- Short exercise -
Output these entries as a Markdown table with two columns, Num for the row number and Line for the text of each line, omitting blank lines.

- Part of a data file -
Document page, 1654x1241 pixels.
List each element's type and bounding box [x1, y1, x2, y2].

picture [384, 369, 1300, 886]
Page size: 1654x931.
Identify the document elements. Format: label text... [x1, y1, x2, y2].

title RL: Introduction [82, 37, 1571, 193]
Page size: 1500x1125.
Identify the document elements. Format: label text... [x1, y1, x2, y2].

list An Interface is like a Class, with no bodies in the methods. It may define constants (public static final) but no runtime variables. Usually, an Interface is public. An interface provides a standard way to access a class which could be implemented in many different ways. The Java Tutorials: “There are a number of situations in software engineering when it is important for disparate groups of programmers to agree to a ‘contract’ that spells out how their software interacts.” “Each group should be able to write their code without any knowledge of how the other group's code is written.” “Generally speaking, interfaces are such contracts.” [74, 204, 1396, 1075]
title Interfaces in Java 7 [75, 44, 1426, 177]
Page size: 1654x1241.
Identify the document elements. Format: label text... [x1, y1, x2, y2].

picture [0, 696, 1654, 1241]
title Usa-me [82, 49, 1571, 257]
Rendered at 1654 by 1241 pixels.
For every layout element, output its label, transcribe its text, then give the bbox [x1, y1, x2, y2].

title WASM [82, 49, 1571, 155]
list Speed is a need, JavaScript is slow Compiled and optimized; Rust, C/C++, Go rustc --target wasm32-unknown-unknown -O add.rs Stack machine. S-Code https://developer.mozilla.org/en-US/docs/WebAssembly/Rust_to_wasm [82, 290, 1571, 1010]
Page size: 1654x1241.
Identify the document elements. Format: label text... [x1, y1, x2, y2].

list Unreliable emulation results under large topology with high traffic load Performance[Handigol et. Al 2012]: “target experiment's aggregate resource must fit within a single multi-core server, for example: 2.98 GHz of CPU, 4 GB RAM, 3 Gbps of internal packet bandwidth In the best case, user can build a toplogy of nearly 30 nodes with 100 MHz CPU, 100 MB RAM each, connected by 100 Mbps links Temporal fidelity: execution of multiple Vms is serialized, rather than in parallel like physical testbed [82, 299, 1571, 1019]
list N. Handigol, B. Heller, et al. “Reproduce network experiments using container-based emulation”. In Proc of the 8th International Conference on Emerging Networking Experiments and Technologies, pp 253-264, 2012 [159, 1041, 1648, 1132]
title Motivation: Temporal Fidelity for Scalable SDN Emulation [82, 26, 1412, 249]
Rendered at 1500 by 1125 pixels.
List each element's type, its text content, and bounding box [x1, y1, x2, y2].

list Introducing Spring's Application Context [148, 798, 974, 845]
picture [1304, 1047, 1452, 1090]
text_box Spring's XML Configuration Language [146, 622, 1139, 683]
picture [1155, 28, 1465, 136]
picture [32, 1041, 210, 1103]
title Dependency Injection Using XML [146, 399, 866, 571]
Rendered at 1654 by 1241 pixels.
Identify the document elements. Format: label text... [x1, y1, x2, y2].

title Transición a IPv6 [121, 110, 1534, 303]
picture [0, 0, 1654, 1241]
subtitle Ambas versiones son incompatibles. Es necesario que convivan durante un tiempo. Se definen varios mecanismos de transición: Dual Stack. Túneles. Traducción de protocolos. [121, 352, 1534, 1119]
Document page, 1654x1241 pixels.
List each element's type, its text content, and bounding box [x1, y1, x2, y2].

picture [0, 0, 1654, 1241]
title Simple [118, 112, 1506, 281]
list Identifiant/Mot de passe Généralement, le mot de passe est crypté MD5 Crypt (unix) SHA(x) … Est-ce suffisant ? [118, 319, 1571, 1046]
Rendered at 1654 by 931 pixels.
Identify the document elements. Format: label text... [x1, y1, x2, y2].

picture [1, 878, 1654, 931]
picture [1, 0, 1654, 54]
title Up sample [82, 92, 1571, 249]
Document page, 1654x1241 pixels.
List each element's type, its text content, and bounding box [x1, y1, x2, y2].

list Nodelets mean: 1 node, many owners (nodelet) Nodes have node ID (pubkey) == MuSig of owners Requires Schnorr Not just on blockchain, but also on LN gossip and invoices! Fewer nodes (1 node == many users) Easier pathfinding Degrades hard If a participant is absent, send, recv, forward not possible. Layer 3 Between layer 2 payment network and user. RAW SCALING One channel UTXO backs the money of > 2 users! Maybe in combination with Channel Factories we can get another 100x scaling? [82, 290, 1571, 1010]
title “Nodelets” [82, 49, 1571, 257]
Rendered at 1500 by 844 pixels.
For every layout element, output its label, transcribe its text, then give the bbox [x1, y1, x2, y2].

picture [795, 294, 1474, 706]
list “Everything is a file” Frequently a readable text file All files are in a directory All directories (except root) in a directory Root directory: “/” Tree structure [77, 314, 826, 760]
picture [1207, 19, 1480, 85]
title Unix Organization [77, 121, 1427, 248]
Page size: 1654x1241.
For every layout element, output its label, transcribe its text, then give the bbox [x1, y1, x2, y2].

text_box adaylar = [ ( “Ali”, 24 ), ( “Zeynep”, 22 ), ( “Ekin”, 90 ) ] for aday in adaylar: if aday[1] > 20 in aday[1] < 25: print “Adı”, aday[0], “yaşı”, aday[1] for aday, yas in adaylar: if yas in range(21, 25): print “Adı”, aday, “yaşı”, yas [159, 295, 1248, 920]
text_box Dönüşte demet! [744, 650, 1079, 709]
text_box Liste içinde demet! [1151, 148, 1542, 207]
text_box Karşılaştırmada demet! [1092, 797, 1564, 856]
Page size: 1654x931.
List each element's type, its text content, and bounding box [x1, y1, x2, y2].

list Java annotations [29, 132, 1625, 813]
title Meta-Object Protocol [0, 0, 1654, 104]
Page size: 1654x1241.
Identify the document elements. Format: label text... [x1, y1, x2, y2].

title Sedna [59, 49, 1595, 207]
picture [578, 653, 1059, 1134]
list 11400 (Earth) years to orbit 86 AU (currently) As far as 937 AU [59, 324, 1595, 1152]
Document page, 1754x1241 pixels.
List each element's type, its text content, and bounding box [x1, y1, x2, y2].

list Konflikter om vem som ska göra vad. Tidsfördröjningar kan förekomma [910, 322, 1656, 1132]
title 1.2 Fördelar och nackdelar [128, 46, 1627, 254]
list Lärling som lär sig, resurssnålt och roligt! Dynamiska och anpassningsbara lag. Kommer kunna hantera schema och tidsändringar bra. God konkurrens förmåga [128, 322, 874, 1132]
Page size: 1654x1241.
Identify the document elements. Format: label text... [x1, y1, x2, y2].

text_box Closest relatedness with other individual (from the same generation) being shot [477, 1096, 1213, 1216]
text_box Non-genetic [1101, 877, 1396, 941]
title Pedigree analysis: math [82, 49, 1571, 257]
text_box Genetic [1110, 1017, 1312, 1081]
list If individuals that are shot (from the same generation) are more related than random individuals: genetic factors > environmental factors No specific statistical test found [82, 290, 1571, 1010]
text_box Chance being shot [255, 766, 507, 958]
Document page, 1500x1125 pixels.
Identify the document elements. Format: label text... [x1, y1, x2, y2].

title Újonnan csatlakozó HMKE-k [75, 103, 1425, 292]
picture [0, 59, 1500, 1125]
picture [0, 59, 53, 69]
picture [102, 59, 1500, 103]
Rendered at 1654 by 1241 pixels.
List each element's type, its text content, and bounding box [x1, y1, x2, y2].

- Solution to the problem -
| Num | Line |
|---|---|
| 1 | Document page, 1654x1241 pixels. |
| 2 | List each element's type and bounding box [x1, y1, x2, y2]. |
| 3 | picture [384, 369, 1300, 886] |
| 4 | Page size: 1654x931. |
| 5 | Identify the document elements. Format: label text... [x1, y1, x2, y2]. |
| 6 | title RL: Introduction [82, 37, 1571, 193] |
| 7 | Page size: 1500x1125. |
| 8 | Identify the document elements. Format: label text... [x1, y1, x2, y2]. |
| 9 | list An Interface is like a Class, with no bodies in the methods. It may define constants (public static final) but no runtime variables. Usually, an Interface is public. An interface provides a standard way to access a class which could be implemented in many different ways. The Java Tutorials: “There are a number of situations in software engineering when it is important for disparate groups of programmers to agree to a ‘contract’ that spells out how their software interacts.” “Each group should be able to write their code without any knowledge of how the other group's code is written.” “Generally speaking, interfaces are such contracts.” [74, 204, 1396, 1075] |
| 10 | title Interfaces in Java 7 [75, 44, 1426, 177] |
| 11 | Page size: 1654x1241. |
| 12 | Identify the document elements. Format: label text... [x1, y1, x2, y2]. |
| 13 | picture [0, 696, 1654, 1241] |
| 14 | title Usa-me [82, 49, 1571, 257] |
| 15 | Rendered at 1654 by 1241 pixels. |
| 16 | For every layout element, output its label, transcribe its text, then give the bbox [x1, y1, x2, y2]. |
| 17 | title WASM [82, 49, 1571, 155] |
| 18 | list Speed is a need, JavaScript is slow Compiled and optimized; Rust, C/C++, Go rustc --target wasm32-unknown-unknown -O add.rs Stack machine. S-Code https://developer.mozilla.org/en-US/docs/WebAssembly/Rust_to_wasm [82, 290, 1571, 1010] |
| 19 | Page size: 1654x1241. |
| 20 | Identify the document elements. Format: label text... [x1, y1, x2, y2]. |
| 21 | list Unreliable emulation results under large topology with high traffic load Performance[Handigol et. Al 2012]: “target experiment's aggregate resource must fit within a single multi-core server, for example: 2.98 GHz of CPU, 4 GB RAM, 3 Gbps of internal packet bandwidth In the best case, user can build a toplogy of nearly 30 nodes with 100 MHz CPU, 100 MB RAM each, connected by 100 Mbps links Temporal fidelity: execution of multiple Vms is serialized, rather than in parallel like physical testbed [82, 299, 1571, 1019] |
| 22 | list N. Handigol, B. Heller, et al. “Reproduce network experiments using container-based emulation”. In Proc of the 8th International Conference on Emerging Networking Experiments and Technologies, pp 253-264, 2012 [159, 1041, 1648, 1132] |
| 23 | title Motivation: Temporal Fidelity for Scalable SDN Emulation [82, 26, 1412, 249] |
| 24 | Rendered at 1500 by 1125 pixels. |
| 25 | List each element's type, its text content, and bounding box [x1, y1, x2, y2]. |
| 26 | list Introducing Spring's Application Context [148, 798, 974, 845] |
| 27 | picture [1304, 1047, 1452, 1090] |
| 28 | text_box Spring's XML Configuration Language [146, 622, 1139, 683] |
| 29 | picture [1155, 28, 1465, 136] |
| 30 | picture [32, 1041, 210, 1103] |
| 31 | title Dependency Injection Using XML [146, 399, 866, 571] |
| 32 | Rendered at 1654 by 1241 pixels. |
| 33 | Identify the document elements. Format: label text... [x1, y1, x2, y2]. |
| 34 | title Transición a IPv6 [121, 110, 1534, 303] |
| 35 | picture [0, 0, 1654, 1241] |
| 36 | subtitle Ambas versiones son incompatibles. Es necesario que convivan durante un tiempo. Se definen varios mecanismos de transición: Dual Stack. Túneles. Traducción de protocolos. [121, 352, 1534, 1119] |
| 37 | Document page, 1654x1241 pixels. |
| 38 | List each element's type, its text content, and bounding box [x1, y1, x2, y2]. |
| 39 | picture [0, 0, 1654, 1241] |
| 40 | title Simple [118, 112, 1506, 281] |
| 41 | list Identifiant/Mot de passe Généralement, le mot de passe est crypté MD5 Crypt (unix) SHA(x) … Est-ce suffisant ? [118, 319, 1571, 1046] |
| 42 | Rendered at 1654 by 931 pixels. |
| 43 | Identify the document elements. Format: label text... [x1, y1, x2, y2]. |
| 44 | picture [1, 878, 1654, 931] |
| 45 | picture [1, 0, 1654, 54] |
| 46 | title Up sample [82, 92, 1571, 249] |
| 47 | Document page, 1654x1241 pixels. |
| 48 | List each element's type, its text content, and bounding box [x1, y1, x2, y2]. |
| 49 | list Nodelets mean: 1 node, many owners (nodelet) Nodes have node ID (pubkey) == MuSig of owners Requires Schnorr Not just on blockchain, but also on LN gossip and invoices! Fewer nodes (1 node == many users) Easier pathfinding Degrades hard If a participant is absent, send, recv, forward not possible. Layer 3 Between layer 2 payment network and user. RAW SCALING One channel UTXO backs the money of > 2 users! Maybe in combination with Channel Factories we can get another 100x scaling? [82, 290, 1571, 1010] |
| 50 | title “Nodelets” [82, 49, 1571, 257] |
| 51 | Rendered at 1500 by 844 pixels. |
| 52 | For every layout element, output its label, transcribe its text, then give the bbox [x1, y1, x2, y2]. |
| 53 | picture [795, 294, 1474, 706] |
| 54 | list “Everything is a file” Frequently a readable text file All files are in a directory All directories (except root) in a directory Root directory: “/” Tree structure [77, 314, 826, 760] |
| 55 | picture [1207, 19, 1480, 85] |
| 56 | title Unix Organization [77, 121, 1427, 248] |
| 57 | Page size: 1654x1241. |
| 58 | For every layout element, output its label, transcribe its text, then give the bbox [x1, y1, x2, y2]. |
| 59 | text_box adaylar = [ ( “Ali”, 24 ), ( “Zeynep”, 22 ), ( “Ekin”, 90 ) ] for aday in adaylar: if aday[1] > 20 in aday[1] < 25: print “Adı”, aday[0], “yaşı”, aday[1] for aday, yas in adaylar: if yas in range(21, 25): print “Adı”, aday, “yaşı”, yas [159, 295, 1248, 920] |
| 60 | text_box Dönüşte demet! [744, 650, 1079, 709] |
| 61 | text_box Liste içinde demet! [1151, 148, 1542, 207] |
| 62 | text_box Karşılaştırmada demet! [1092, 797, 1564, 856] |
| 63 | Page size: 1654x931. |
| 64 | List each element's type, its text content, and bounding box [x1, y1, x2, y2]. |
| 65 | list Java annotations [29, 132, 1625, 813] |
| 66 | title Meta-Object Protocol [0, 0, 1654, 104] |
| 67 | Page size: 1654x1241. |
| 68 | Identify the document elements. Format: label text... [x1, y1, x2, y2]. |
| 69 | title Sedna [59, 49, 1595, 207] |
| 70 | picture [578, 653, 1059, 1134] |
| 71 | list 11400 (Earth) years to orbit 86 AU (currently) As far as 937 AU [59, 324, 1595, 1152] |
| 72 | Document page, 1754x1241 pixels. |
| 73 | List each element's type, its text content, and bounding box [x1, y1, x2, y2]. |
| 74 | list Konflikter om vem som ska göra vad. Tidsfördröjningar kan förekomma [910, 322, 1656, 1132] |
| 75 | title 1.2 Fördelar och nackdelar [128, 46, 1627, 254] |
| 76 | list Lärling som lär sig, resurssnålt och roligt! Dynamiska och anpassningsbara lag. Kommer kunna hantera schema och tidsändringar bra. God konkurrens förmåga [128, 322, 874, 1132] |
| 77 | Page size: 1654x1241. |
| 78 | Identify the document elements. Format: label text... [x1, y1, x2, y2]. |
| 79 | text_box Closest relatedness with other individual (from the same generation) being shot [477, 1096, 1213, 1216] |
| 80 | text_box Non-genetic [1101, 877, 1396, 941] |
| 81 | title Pedigree analysis: math [82, 49, 1571, 257] |
| 82 | text_box Genetic [1110, 1017, 1312, 1081] |
| 83 | list If individuals that are shot (from the same generation) are more related than random individuals: genetic factors > environmental factors No specific statistical test found [82, 290, 1571, 1010] |
| 84 | text_box Chance being shot [255, 766, 507, 958] |
| 85 | Document page, 1500x1125 pixels. |
| 86 | Identify the document elements. Format: label text... [x1, y1, x2, y2]. |
| 87 | title Újonnan csatlakozó HMKE-k [75, 103, 1425, 292] |
| 88 | picture [0, 59, 1500, 1125] |
| 89 | picture [0, 59, 53, 69] |
| 90 | picture [102, 59, 1500, 103] |
| 91 | Rendered at 1654 by 1241 pixels. |
| 92 | List each element's type, its text content, and bounding box [x1, y1, x2, y2]. |